A little girl wears a crown of flowers and stands nose-to-nose with a grizzly bear, peering into its beady eyes. This scene appears as a painting hanging in the apartment of graduate student Dani (Florence Pugh), foreshadowing the stand-off between this young woman and her own grisly nightmare in Ari Aster’s uneven follow-up to horror smash Hereditary.
Dani’s four-year relationship with anthropology student Christian (Jack Reynor) is already on the rocks when she joins him and buddies Josh (William Jackson Harper), Mark (Will Poulter, proving himself as a gifted comic) and “authentic hippie” Pelle (Vilhelm Blomgren) for a nine-day festival celebrating midsummer at Pelle’s home in rural Sweden. The Hårga community wear a uniform of wholesome white linen, greeting their guests with a recorder serenade and hallucinogenic teas; a sinister tapestry illustrates a love ritual in which a woman seasons a pie with her pubic hairs before offering it to her beloved. Aster, I believe, is taking the piss.

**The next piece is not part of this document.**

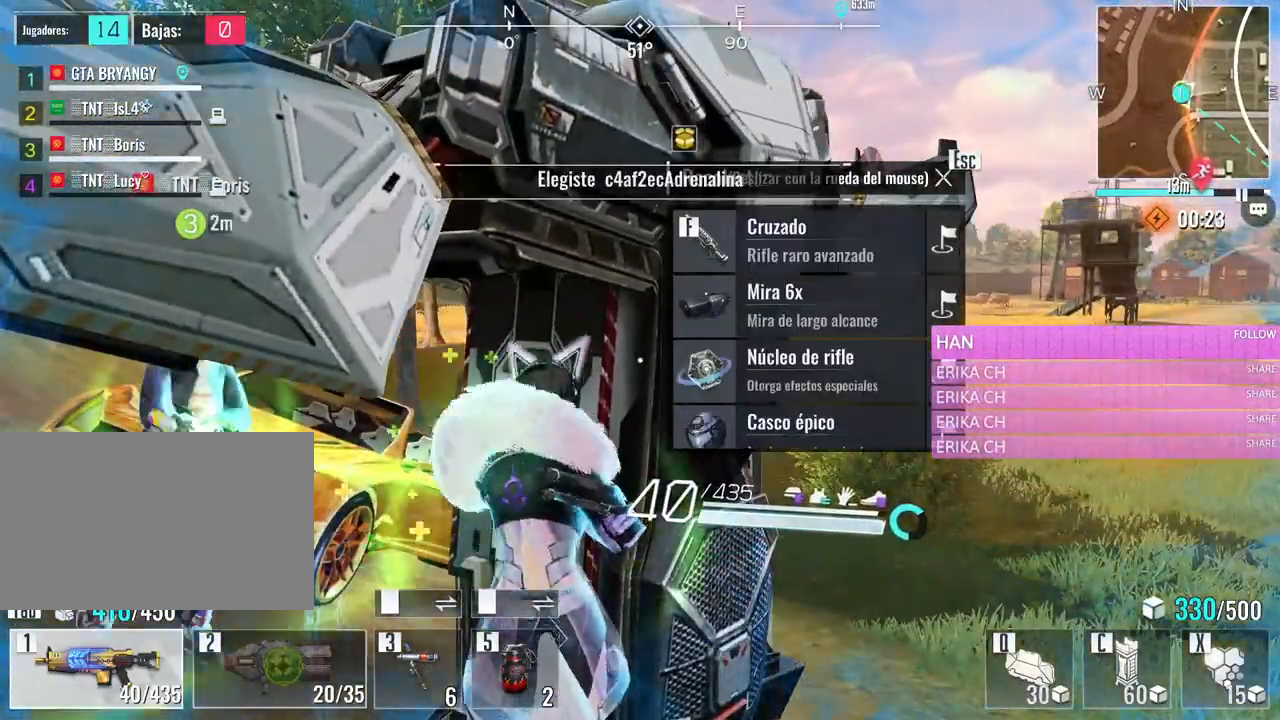
{"keys": ["d"], "mouse": [], "events": [[300, "mouse_wheel", "down"], [483, "d", "down"], [483, "mouse_wheel", "up"]]}
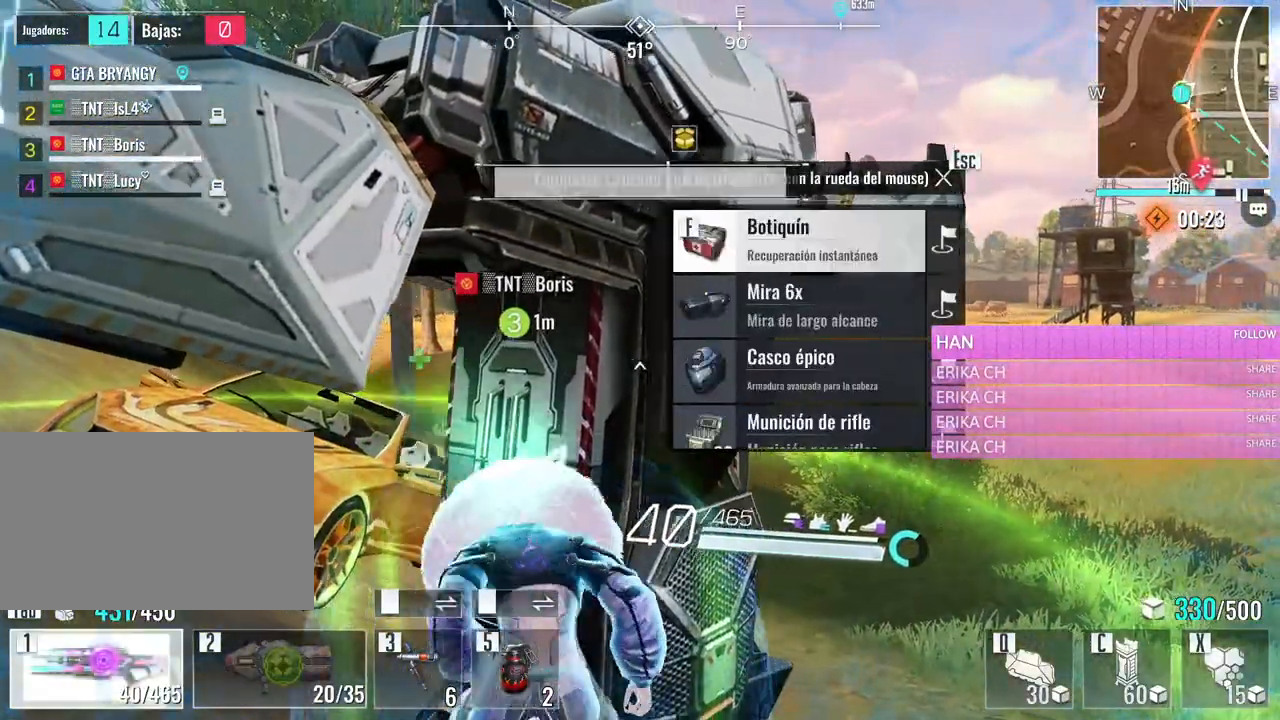
{"keys": ["f"], "mouse": [], "events": [[133, "d", "up"], [183, "mouse_wheel", "down"], [366, "mouse_wheel", "up"], [500, "f", "down"]]}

Aster lets the Hårga’s rituals unfold over tedious stretches of time (the film runs nearly two and a half hours), revelling in geometric images, pagan symbols, sunbleached Swedish fields and trippy CGI; flower crowns bloom and trees liquefy as the characters lose their heads. Annoying then, that there is no puzzle to solve. As the film sways drunkenly towards its inevitable conclusion, Aster fails to conjure a sense of dread or even tension – essential qualities of the horror genre.
Pugh is riveting as a woman unravelling, straining to stifle an animal cry; wounded but alert and fighting beneath the weighted blanket of grief. The film works better as a comedy than a horror, skewering its ignorant US tourists, and better still as a spiteful relationship drama. Aster wrote the film after an ugly breakup. Watching the already weakening bond disintegrate between Dani and her passive-aggressive PhD student boyfriend is its own perverse pleasure.